Old Friends

I have a tendency towards being solipsistic – so mentally focused on my own wants that I am not thinking about other people. It is not so much selfish as it is mentally self-absorbed. I say not selfish because my wants are related to the good of the community. I get so distracted trying to accomplish something that I forget to pay attention to the people I’m trying to accomplish it for.

Recently, when I was listening to Pinegrove’s song “Old Friends,” I realized I have been in this mode for a bit. Evan Hall sings, “I should call my parents when I think of them. Should tell my friends when I love them. I got too caught up in my own [stuff].”

It’s easy to get caught up in our own stuff. As leaders, we have lots of stuff. As parents, we have lots of stuff. As spouses, siblings, and friends, we have lots of stuff. If we didn’t get caught up in all that stuff from time to time, we wouldn’t be human. However, the best intentions won’t replace simply paying attention to the people in our lives.

We rarely remember how much money our family had when we were kids. We remember the time our parents spent doing things with us. We rarely remember the stuff we have accumulated. We remember the experiences with people we love. While we appreciate and need the higher level work our leaders do, we remember when we were noticed for the contribution we made or cared for when we were struggling.

Interestingly, one of the antonyms of solipsism is empathy. Empathy is identifying with or being understanding of the thoughts, feelings, or emotional state of another person. This may come naturally to you, but it does not for me. I must work at this. Empathy starts with mindfulness or self-awareness (not self-absorption), literally being aware of myself so I can intentionally become more aware of others.

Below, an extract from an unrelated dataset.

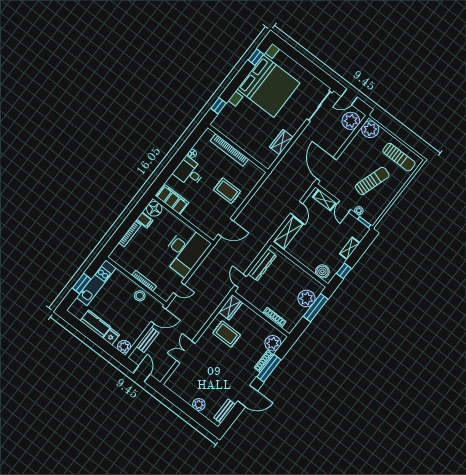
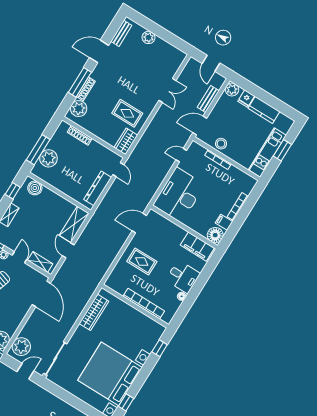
wardrobe: (281, 142) -> (94, 312), width x1.50

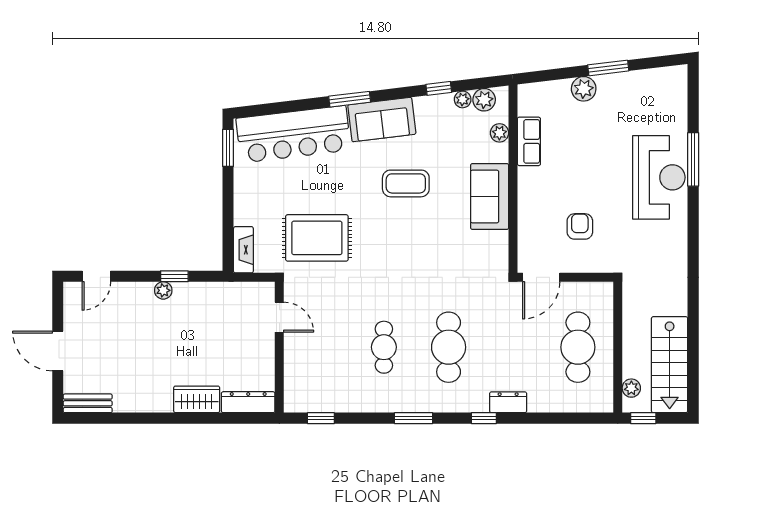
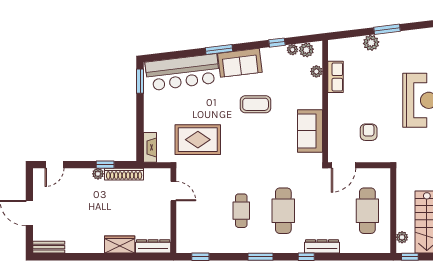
sofa: (490, 197) -> (310, 131), moved
shoe rack: (203, 291) -> (124, 174), added
dresser: (508, 402) -> (322, 246), width x1.44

Listening is the next step to empathy. Listening takes time and attention – two things we tend to be short of if we’re being solipsistic. Imagine the person you are listening to is your favorite author, artist, or celebrity. How would you pay attention to them? Personally, if I got the chance to listen to Bono, I would try to remember and internalize every word he said. That’s how we should listen to others.

Next you have the chance to set aside your own opinions and conclusions and try to see through the other person’s eyes. Notice when you are making judgment statements in your head and set those aside. Remember, you do not have to agree with someone to empathize with them.

Finally, you can offer support, including sharing your experiences that are similar. Support isn’t fixing things or explaining things, though you may have an opportunity to do those, too. Support is being willing to step into the space someone is in and hang out with them there. My experiences in recovery are full of true support; people who would sit with me without judging me or taking responsibility for the work I needed to do, but who could honestly say, “I know.”

I have some old friends (both old in their chronological age and old in the years we have been friends). What is special about them is the way we know each other. Years of shared experiences have given us the ability to see through each other’s eyes and have softened our judgment of each other.

Healthy communities are full of people doing their best to be old friends. We can choose to intentionally compress time and give others the benefits that too often only come after years and years of friendship. We all have lots of “stuff.” We can all use an old friend to help us through it. Maybe, by being that friend, we can find one and live the Bison Way.